ANALYSIS OF DROUGHT-ENDING CONDITIONS IN THE BARTON SPRINGS SEGMENT OF THE EDWARDS AQUIFER, CENTRAL TEXAS

The amount of rainfall needed to end a groundwater drought in the Barton Springs Segment of the Edwards aquifer is dependent on soil moisture conditions and the location of rain within the contributing and recharge areas of the aquifer. Owing to endangered species and the large number of people that depend on the aquifer as their sole source of water, there is a need to better understand the relationship between groundwater drought and precipitation. Depending on drought stage, permitted groundwater users are subject to varying levels of curtailment of groundwater extraction.

The aquifer has a complex structure and hydrology due to Miocene faulting and subsequent karstification. Most recharge to the aquifer occurs through karst features in the beds of major creeks that flow ephemerally after sufficiently wet conditions. During extended drought, soil moisture deficits and increased evapotranspiration potential often keep even very large isolated storms from generating enough runoff to cause creeks to flow. However, during wetter periods small rains may yield substantial amounts and duration of flow in the creeks. The response of the aquifer system to precipitation is highly dependent on the spatial and temporal distribution and magnitude of rain over the aquifer’s recharge area and the catchment area of the creeks, as well as antecedent soil moisture conditions.

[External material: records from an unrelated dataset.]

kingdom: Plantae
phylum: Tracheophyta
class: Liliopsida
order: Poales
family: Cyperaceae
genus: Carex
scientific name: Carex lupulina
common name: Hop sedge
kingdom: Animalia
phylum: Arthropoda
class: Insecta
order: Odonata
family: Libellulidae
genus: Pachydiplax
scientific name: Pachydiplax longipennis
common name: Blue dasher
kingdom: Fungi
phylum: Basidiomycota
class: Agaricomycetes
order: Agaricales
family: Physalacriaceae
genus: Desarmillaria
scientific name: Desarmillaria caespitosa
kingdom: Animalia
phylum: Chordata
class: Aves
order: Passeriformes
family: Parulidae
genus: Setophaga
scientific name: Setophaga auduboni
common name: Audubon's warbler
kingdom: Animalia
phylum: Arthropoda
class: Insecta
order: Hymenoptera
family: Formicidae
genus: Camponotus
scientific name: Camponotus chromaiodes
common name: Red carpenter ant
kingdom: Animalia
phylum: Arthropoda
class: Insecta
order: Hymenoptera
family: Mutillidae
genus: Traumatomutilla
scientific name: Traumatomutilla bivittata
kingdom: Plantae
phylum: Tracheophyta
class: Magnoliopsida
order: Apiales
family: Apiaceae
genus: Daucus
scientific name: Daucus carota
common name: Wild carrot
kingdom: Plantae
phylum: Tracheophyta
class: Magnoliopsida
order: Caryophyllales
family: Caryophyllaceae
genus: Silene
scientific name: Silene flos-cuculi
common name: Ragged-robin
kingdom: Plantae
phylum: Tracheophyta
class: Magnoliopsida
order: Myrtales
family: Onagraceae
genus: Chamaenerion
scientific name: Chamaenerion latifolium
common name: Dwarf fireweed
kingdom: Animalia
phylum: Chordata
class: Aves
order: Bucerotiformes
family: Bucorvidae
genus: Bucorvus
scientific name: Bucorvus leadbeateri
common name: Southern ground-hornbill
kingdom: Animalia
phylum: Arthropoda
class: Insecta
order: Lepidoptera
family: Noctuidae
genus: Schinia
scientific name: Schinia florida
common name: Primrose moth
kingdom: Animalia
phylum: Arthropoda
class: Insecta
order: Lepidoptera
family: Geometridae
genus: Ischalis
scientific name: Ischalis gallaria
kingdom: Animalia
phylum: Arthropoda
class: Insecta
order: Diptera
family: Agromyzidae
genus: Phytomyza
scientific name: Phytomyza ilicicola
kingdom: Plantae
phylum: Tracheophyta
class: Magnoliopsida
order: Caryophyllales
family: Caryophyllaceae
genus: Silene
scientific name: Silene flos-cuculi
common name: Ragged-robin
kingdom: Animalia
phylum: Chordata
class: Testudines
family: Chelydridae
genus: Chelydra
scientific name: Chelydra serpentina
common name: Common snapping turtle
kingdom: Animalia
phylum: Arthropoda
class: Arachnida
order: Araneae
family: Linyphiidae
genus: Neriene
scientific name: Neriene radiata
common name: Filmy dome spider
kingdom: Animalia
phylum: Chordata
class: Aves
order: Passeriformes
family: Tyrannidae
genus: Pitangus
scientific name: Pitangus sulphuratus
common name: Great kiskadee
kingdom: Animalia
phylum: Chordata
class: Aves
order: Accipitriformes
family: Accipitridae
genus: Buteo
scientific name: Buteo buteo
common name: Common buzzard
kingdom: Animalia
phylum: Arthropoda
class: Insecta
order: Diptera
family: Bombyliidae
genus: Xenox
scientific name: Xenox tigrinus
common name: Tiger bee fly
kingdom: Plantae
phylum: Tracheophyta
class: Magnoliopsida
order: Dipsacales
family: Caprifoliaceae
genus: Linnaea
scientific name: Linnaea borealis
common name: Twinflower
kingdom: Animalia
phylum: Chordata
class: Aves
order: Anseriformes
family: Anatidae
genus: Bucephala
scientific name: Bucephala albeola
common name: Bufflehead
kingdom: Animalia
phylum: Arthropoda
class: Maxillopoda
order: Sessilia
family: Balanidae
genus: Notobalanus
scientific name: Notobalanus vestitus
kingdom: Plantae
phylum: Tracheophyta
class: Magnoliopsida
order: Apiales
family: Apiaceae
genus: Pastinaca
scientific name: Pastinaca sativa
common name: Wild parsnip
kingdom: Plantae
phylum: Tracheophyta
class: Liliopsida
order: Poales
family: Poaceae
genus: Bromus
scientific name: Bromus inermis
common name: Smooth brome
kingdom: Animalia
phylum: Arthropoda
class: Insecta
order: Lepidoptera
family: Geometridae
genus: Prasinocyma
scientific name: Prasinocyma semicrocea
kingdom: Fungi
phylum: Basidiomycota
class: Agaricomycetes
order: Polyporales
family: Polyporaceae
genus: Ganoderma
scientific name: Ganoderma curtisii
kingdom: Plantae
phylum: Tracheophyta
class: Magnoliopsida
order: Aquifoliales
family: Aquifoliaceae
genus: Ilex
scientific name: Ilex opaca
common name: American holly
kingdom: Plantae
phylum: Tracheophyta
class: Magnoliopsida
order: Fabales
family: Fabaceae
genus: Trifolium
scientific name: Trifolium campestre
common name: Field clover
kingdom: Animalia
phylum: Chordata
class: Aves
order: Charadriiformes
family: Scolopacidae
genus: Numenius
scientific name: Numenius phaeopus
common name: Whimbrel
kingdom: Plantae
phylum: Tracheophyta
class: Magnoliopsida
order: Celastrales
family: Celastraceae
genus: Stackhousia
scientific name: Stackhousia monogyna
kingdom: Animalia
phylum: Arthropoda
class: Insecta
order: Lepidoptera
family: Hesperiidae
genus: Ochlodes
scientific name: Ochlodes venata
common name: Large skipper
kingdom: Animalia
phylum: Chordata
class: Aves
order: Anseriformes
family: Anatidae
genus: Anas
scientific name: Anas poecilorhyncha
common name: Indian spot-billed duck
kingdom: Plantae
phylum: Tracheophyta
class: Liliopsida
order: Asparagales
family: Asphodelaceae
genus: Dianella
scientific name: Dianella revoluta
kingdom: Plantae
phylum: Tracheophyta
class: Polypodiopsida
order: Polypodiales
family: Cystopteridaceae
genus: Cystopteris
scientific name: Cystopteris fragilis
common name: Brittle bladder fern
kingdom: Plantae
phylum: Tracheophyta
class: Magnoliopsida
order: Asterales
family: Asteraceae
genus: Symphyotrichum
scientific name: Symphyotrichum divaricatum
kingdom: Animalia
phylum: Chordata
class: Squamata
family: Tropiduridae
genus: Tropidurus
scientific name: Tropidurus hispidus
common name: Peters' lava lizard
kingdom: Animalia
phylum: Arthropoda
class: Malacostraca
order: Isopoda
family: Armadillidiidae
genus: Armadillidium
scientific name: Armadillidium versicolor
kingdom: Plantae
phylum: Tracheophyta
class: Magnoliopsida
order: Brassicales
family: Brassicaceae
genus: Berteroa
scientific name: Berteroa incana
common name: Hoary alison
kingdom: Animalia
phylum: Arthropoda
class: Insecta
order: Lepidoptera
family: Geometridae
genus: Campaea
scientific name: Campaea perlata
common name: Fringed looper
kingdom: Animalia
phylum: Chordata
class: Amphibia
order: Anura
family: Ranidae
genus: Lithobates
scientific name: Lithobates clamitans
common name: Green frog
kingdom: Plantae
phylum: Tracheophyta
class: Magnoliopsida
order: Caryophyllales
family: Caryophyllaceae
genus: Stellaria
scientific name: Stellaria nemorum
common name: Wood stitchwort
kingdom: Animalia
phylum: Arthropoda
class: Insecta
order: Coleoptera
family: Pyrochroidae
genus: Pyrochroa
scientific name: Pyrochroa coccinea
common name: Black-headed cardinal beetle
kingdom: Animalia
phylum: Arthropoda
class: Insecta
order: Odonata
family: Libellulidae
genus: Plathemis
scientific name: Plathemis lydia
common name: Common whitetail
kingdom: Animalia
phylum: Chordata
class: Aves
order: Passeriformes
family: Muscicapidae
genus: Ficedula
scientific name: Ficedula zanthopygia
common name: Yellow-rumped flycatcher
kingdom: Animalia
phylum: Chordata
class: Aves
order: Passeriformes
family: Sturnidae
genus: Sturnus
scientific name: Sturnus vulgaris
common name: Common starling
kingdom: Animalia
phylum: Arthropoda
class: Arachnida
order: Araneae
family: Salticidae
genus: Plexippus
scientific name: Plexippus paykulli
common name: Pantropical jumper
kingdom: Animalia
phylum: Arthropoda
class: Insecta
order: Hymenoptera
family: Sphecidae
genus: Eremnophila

In this study, storm characteristics such as total rainfall, duration, and spatial and temporal proximity of precipitation events to each other are analyzed for the 2006, 2009, 2011, and 2013 exits from drought. Also analyzed are hydrographs of groundwater drought indicators such as wells and springs. These recent drought cycles are studied in the larger context of multi-year drought cycles and compared to the Drought of Record of the 1950s, during which the aquifer’s main spring outlet reached its lowest recorded discharge. Preliminary analysis of the datasets indicates that soil moisture is an exceedingly important parameter, and its influence on aquifer recharge must be better understood.